76Le chapitre XII de la loi programme du 8 avril 200353 introduit des précisions dans la loi du 24 décembre 1993 relative aux marchés publics, traduisant les dernières évolutions du droit communautaire en matière de prise en compte du développement durable dans le cadre des marchés publics. Elles peuvent être résumées comme suit. La première concerne la définition d’un marché public donnée par l’article 5 de la loi du 24 décembre 1993. Il est précisé que les marchés publics peuvent comporter plusieurs objets. Cette technique permet aux autorités publiques d’allotir le marché et de prévoir, par exemple, l’attribution de marchés de formation aux côtés de marchés de travaux. La deuxième a trait aux critères d’attribution du marché : afin de sécuriser de manière juridique la prise en compte du développement durable dans l’appréciation de « l’offre économiquement la plus avantageuse », la loi-programme ajoute à l’article 16 de la loi du 24 décembre 1993 que les critères d’attribution peuvent être notamment des considérations d’ordre social et éthique. Cette évolution consacre, dans le principe du processus de marché public, l’égalité entre les critères éthiques et les critères financiers pour la détermination du concept d’économiquement avantageux. Bien entendu, la mise en œuvre de tels critères doit respecter les normes procédurales des directives européennes, notamment celles relatives aux règles de publicité. La troisième précision rappelle la possibilité d’intégrer des conditions d’exécution en faveur de l’insertion sociale ou prenant en compte des considérations éthiques. Cette technique, prônée par la Commission européenne et déjà mise en œuvre antérieurement, n’offre pas de grandes possibilités de soutien pour le secteur de l’économie sociale.
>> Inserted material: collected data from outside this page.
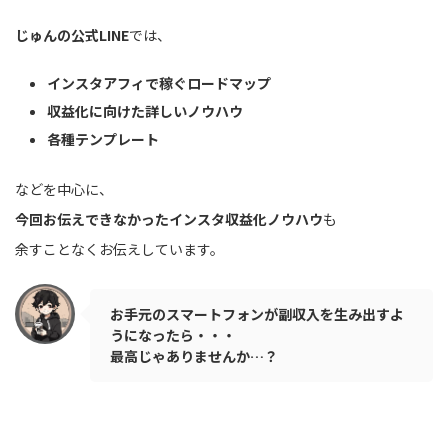
じゅんの公式LINE
では、
インスタアフィで稼ぐロードマップ
収益化に向けた詳しいノウハウ
各種テンプレート
などを中心に、
今回お伝えできなかったインスタ収益化ノウハウ
も
余すことなくお伝えしています。
お手元のスマートフォンが副収入を生み出すよ
うになったら・・・
最高じゃありませんか…？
77Par ailleurs, une possibilité de préférence en faveur des entreprises de travail adapté et des entreprises d’économie sociale d’insertion permet un soutien à ce type d’initiatives, qui a déjà fait ses preuves en Italie.

78Le but du législateur belge a été d’assurer la sécurité juridique nécessaire aux pouvoirs adjudicateurs désireux de valoriser la production de bénéfices collectifs (qui est le fait, entre autres, du secteur de l’économie sociale et socialement responsable) et de stimuler le soutien aux entreprises sociales sur base volontariste dans le chef des pouvoirs adjudicateurs.

79En 2003, la Belgique a fait preuve de courage politique et a réalisé, dans le cadre des marchés publics, un grand pas en faveur du développement durable en général et de l’économie sociale en particulier. En effet, l’inclusion de ces trois précisions juridiques et d’une possibilité de réserver certains marchés ouvrent de nombreuses pistes permettant de valoriser les dimensions environnementales, sociales ou éthiques à tous les stades de la procédure, que ce soit lors de la définition de l’objet du marché, lors de la sélection et de l’attribution ou lors de l’excécution. Cette loi a été modifiée par les lois des 15 et 16 juin 2006 pour transposer les directives européennes. Sur base du texte actuel54 il apparaît que, même si le mot éthique a disparu des textes, le législateur belge reste fidèle à sa position progressiste en la matière. Néanmoins, il a fallu une mobilisation des partisants du développement durable et en particulier de la Secrétaire d’État au développement durable et à l’économie sociale pour arriver à un tel résultat. Dès lors, il y aura lieu d’être attentif à ce que cette position soit confirmée dans les arrêtés royaux d’exécution.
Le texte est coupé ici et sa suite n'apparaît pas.